The new deoxycytidine analogue 2'',2''-difluorodeoxycytidine (dFdC) is a specific inhibitor of DNA synthesis that has marked cytotoxicity and therapeutic activity. A 2-hr incubation with 0.1-10 .mu.M dFdC decreased cellular viability 78-97%. This treatment reduced deoxynucleoside triphosphate pools, similar to the action of the ribonucleotide reductase inhibitor hydroxyurea. The most pronounced decrease occurred in the dCTP pool, quantitatively followed by the decrease of dATP, dGTP, and dTTP. In contrast, inhibition of DNA synthesis by arabinosylcytosine did not affect the dCTP level, whereas dATP, dGTP, and dTTP pools increased, but less than 2-fold.

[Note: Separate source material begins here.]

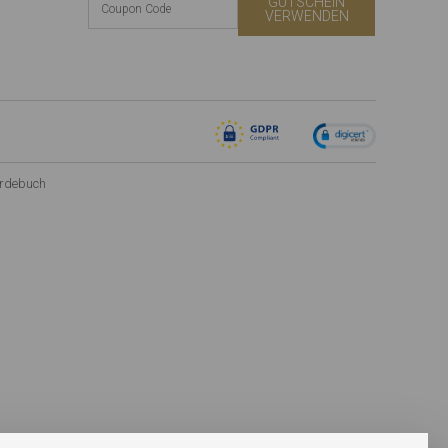
GUTSCHEIN
VERWENDEN
rdebuch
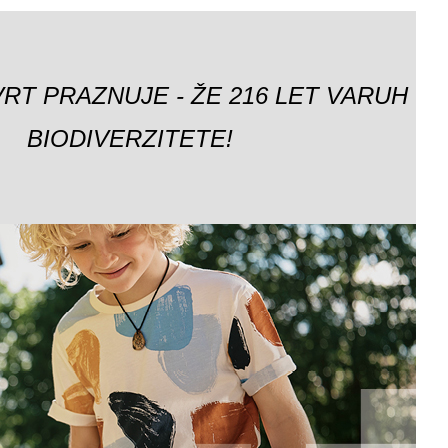
VRT PRAZNUJE - ŽE 216 LET VARUH
BIODIVERZITETE!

The incorporation of [5-3H]cytidine into the dCTP pool, a measure of ribonucleotide reductase activity in whole cells, was reduced to 3% of controls by 0.1 .mu.M dFdC, but to only 40% by 0.1 .mu.M ara-C. Each drug decreased incorporation of [5-3H]cytidine into DNA to a similar extent (> 94%), suggesting limitation by a reaction proximal to this step. The cellular concentration of dFdC 5''-diphosphate was 0.3 .mu.M at 50% inhibition of the in situ activity of ribonucleotide reductase. Direct assays of partially purified ribonucleoside diphosphate reductase (EC 1.17.4.1) demontrated 50% inhibition by 4 .mu.M dFdC 5''-diphosphate; dFdC 5''-triphosphate was much less inhibitory. We conclude that dFdC 5''-diphosphate acts as an inhibitor of ribonucleoside diphosphate reductase.